Rewrite the part of the article on youth treatment needs in New Mexico that opens with the words containing "As heavy narcotics" and closes with "also frequently seen.", using "drug misuse" in place of "substance abuse".

▸ SELECTED PASSAGE:
- - - - - - -

By Mary McPhail Gray
NVW Board Chair
“He really needs to be in a Residential Treatment Center (RTC) for intensive support,” stated the clinician. “But where can we get him accepted?”
This conversation has happened 12 times over the past year about youth clients that Nonviolence Works is serving. And only 2 were accepted into an RTC—with discouraging results.
One of the reasons for poor outcomes is that the youth who are referred are in need of intensive support, and this includes family therapy. With no RTC closer than Albuquerque—and only three in the state of New Mexico—the needs are great, the waiting lists are long, and the barriers to family involvement are huge.
As heavy narcotics availability has increased in Northern New Mexico, so has their use by our youth. With the youth Drug Court Program being dissolved for lack of funding, Taos has no programming for substance abuse cases that involve our youth. A number of youth seen at NVW have Dual Diagnosis (which means that they have substance abuse mixed with another disorder). Conduct Disorders and Oppositional Defiant Disorders are also frequently seen.

- - - - - - -

▸ DATA FOR REVIEW:

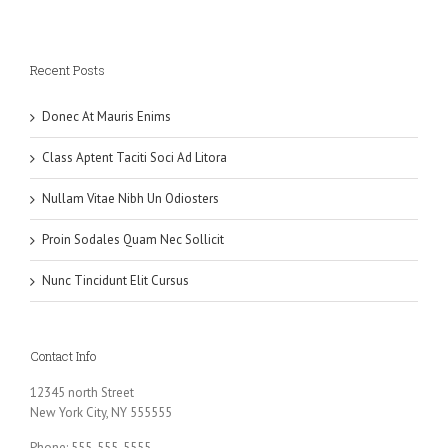
Recent Posts
Donec At Mauris Enims
Class Aptent Taciti Soci Ad Litora
Nullam Vitae Nibh Un Odiosters
Proin Sodales Quam Nec Sollicit
Nunc Tincidunt Elit Cursus
Contact Info
12345 north Street
New York City, NY 555555
Phone: 555-555-5555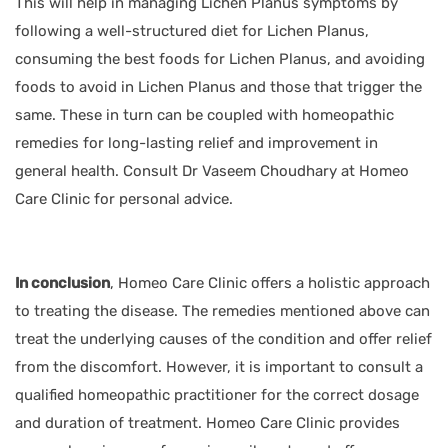
This will help in managing Lichen Planus symptoms by
following a well-structured diet for Lichen Planus,
consuming the best foods for Lichen Planus, and avoiding
foods to avoid in Lichen Planus and those that trigger the
same. These in turn can be coupled with homeopathic
remedies for long-lasting relief and improvement in
general health. Consult Dr Vaseem Choudhary at Homeo
Care Clinic for personal advice.
In conclusion
,
Homeo Care Clinic
offers a holistic approach
to treating the disease. The remedies mentioned above can
treat the underlying causes of the condition and offer relief
from the discomfort. However, it is important to consult a
qualified homeopathic practitioner for the correct dosage
and duration of treatment. Homeo Care Clinic provides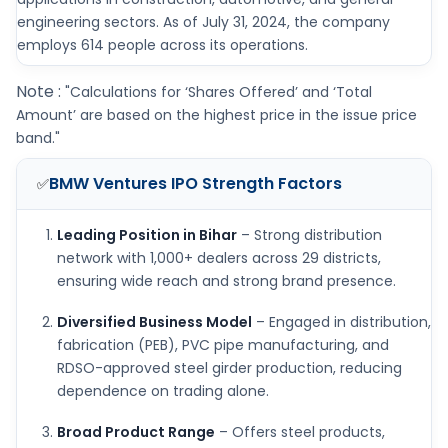
engineering sectors. As of July 31, 2024, the company
employs 614 people across its operations.
Note :
"Calculations for ‘Shares Offered’ and ‘Total
Amount’ are based on the highest price in the issue price
band."
BMW Ventures IPO
Strength Factors
✅
Leading Position in Bihar
– Strong distribution
network with 1,000+ dealers across 29 districts,
ensuring wide reach and strong brand presence.
Diversified Business Model
– Engaged in distribution,
fabrication (PEB), PVC pipe manufacturing, and
RDSO-approved steel girder production, reducing
dependence on trading alone.
Broad Product Range
– Offers steel products,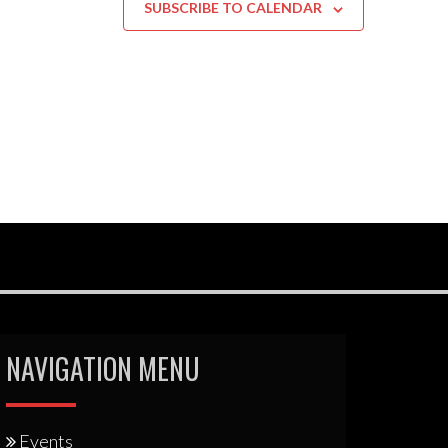
SUBSCRIBE TO CALENDAR
NAVIGATION MENU
Events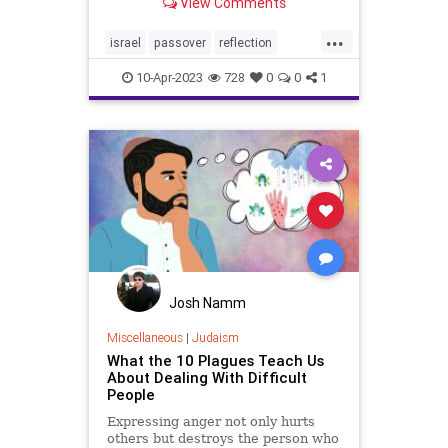
View Comments
again reminded of the resilience of
the Jewish people in the face of
...
adversity. For centuries, we have
israel
passover
reflection
faced persecution, discriminat
terrorism
10-Apr-2023
728
0
0
1
Josh Namm
Miscellaneous
|
Judaism
What the 10 Plagues Teach Us
About Dealing With Difficult
People
Expressing anger not only hurts
others but destroys the person who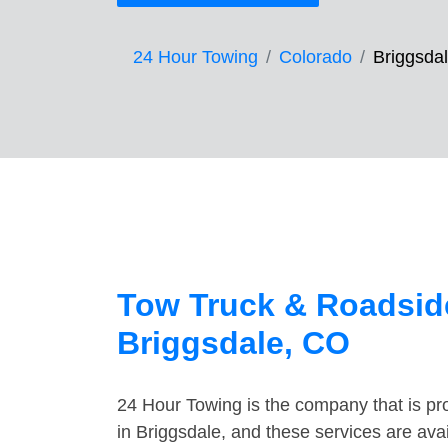
24 Hour Towing
Colorado
Briggsda
Tow Truck & Roadside
Briggsdale, CO
24 Hour Towing is the company that is pro
in Briggsdale, and these services are av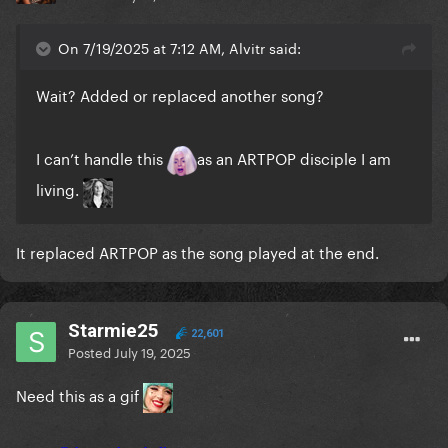
On 7/19/2025 at 7:12 AM, Alvitr said:
Wait? Added or replaced another song?
I can’t handle this
as an ARTPOP disciple I am
living.
It replaced ARTPOP as the song played at the end.
Starmie25
22,601
Posted
July 19, 2025
Need this as a gif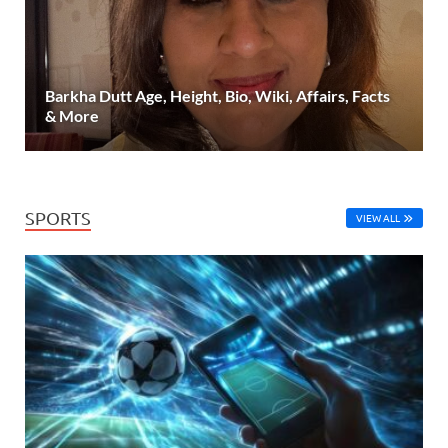
Barkha Dutt Age, Height, Bio, Wiki, Affairs, Facts
& More
SPORTS
VIEW ALL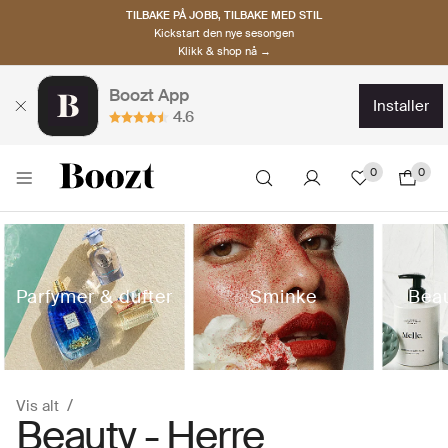
TILBAKE PÅ JOBB, TILBAKE MED STIL
Kickstart den nye sesongen
Klikk & shop nå →
Boozt App
installer
4.6
0
0
Parfymer & dufter
Sminke
Beau
Vis alt
Beauty - Herre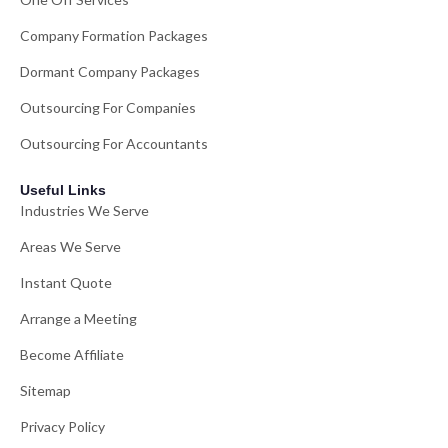
Company Formation Packages
Dormant Company Packages
Outsourcing For Companies
Outsourcing For Accountants
Useful Links
Industries We Serve
Areas We Serve
Instant Quote
Arrange a Meeting
Become Affiliate
Sitemap
Privacy Policy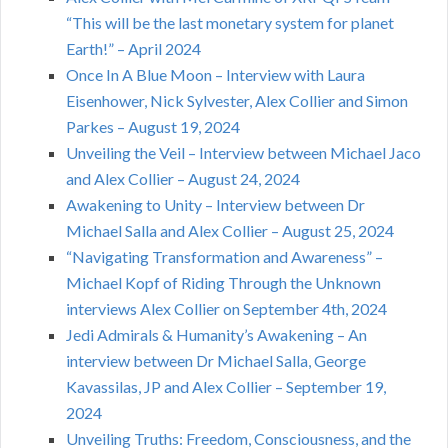
“This will be the last monetary system for planet
Earth!” – April 2024
Once In A Blue Moon – Interview with Laura
Eisenhower, Nick Sylvester, Alex Collier and Simon
Parkes – August 19, 2024
Unveiling the Veil – Interview between Michael Jaco
and Alex Collier – August 24, 2024
Awakening to Unity – Interview between Dr
Michael Salla and Alex Collier – August 25, 2024
“Navigating Transformation and Awareness” –
Michael Kopf of Riding Through the Unknown
interviews Alex Collier on September 4th, 2024
Jedi Admirals & Humanity’s Awakening – An
interview between Dr Michael Salla, George
Kavassilas, JP and Alex Collier – September 19,
2024
Unveiling Truths: Freedom, Consciousness, and the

- - - - - - -

▸ WRITTEN SOLUTION:
As heavy narcotics availability has increased in Northern New Mexico, so has their use by our youth. With the youth Drug Court Program being dissolved for lack of funding, Taos has no programming for drug misuse cases that involve our youth. A number of youth seen at NVW have Dual Diagnosis (which means that they have drug misuse mixed with another disorder). Conduct Disorders and Oppositional Defiant Disorders are also frequently seen.